The solution was to keep ConfigurationProblem resources on the direct path, writing their status synchronously via processProblems(). This does not undo the optimisation: the number of problem resources is bounded by misconfiguration, not by total resource count. In a correctly configured cluster that number is zero. The direct API calls for problem resources are negligible compared to the savings from deferring everything else.
Optimisation 3: Decoupled Readiness from Status Propagation
Even with the parallel flush, the original code only marked the pod as ready after all status updates were complete. That meant the pod could not receive traffic until every resource had its status written, which at scale added noticeable delay.
The fix here was conceptual: status metadata is informational. It tells operators which IP was assigned and whether a resource is valid. It does not affect whether traffic actually routes correctly. NGINX was already configured and reloaded with all the right rules before the status flush began.
So we moved the readiness signal (isNginxReady = true) to immediately after the NGINX reload, before the status flush starts. The pod becomes ready, starts receiving traffic, and status propagates asynchronously in the background.
Leader Election and the Status Flush
In a multi-replica NGINX Ingress Controller deployment with high availability enabled, only one pod holds the leader lease at any given time. Only the leader is permitted to write status; followers skip those writes to avoid conflicts.
Leader election does not complete instantaneously. A pod can become ready and begin the status flush before it knows whether it is the leader.
The flush goroutine handles this by polling the leader election state in a loop. If the pod wins leadership within a bounded window (60 seconds), the flush proceeds. If the deadline elapses without winning (meaning this is a follower pod), the flush exits without writing anything. When that follower eventually takes over as leader, the leader-election callback handles writing all statuses at that point.

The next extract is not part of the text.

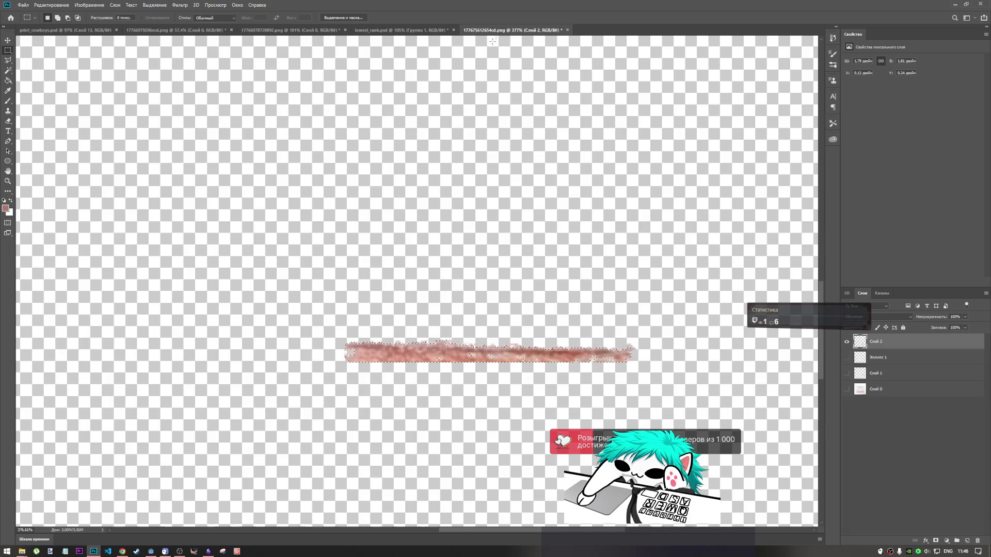
click(418, 30)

This design means the flush goroutine is the sole owner of deferred startup status writes. The only other writes that happen during startup are the synchronous processProblems() calls, which complete before the flush goroutine is launched. This avoids two independent sets of parallel workers hitting the Kubernetes API server simultaneously.
Results
Across all tested configurations, startup time dropped from several minutes to under 30 seconds. Both small and large deployments benefit: all three inefficiencies were always present and simply became more pronounced at scale.
What Did Not Change
Post-startup behaviour is identical to before these changes. Once the controller is running and ready:
- Every resource update triggers an immediate status write, exactly as before.
- Host conflict resolution runs on every change, exactly as before.
- All other paths (Secret sync, ConfigMap sync, leader election callbacks) are untouched.
The changes are entirely confined to the startup path, gated behind two flags (startupComplete in the Configuration layer and isNginxReady in the controller) that flip to their permanent values as soon as the pod becomes ready.
Takeaway
The longer startup time was caused by three individually reasonable design decisions that compounded at scale:
- Conflict resolution was correct to run on every change; but did not need to run on every individual item during a bulk initial load.
- Status writes were correct to be synchronous in steady state; but did not need to block readiness or run serially during startup.
- Readiness was correctly gated on configuration completeness; but “configuration complete” does not mean “status metadata propagated”.
None of these were bugs in the traditional sense. The original design was correct and sufficient until the deployment grew large enough to expose its quadratic and serial costs. The fix was to recognise that startup is a distinct phase with different constraints, and treat it accordingly.
We would also love to thank our community member hugolevino for contributing ideas and extensive testing that helped shape this work!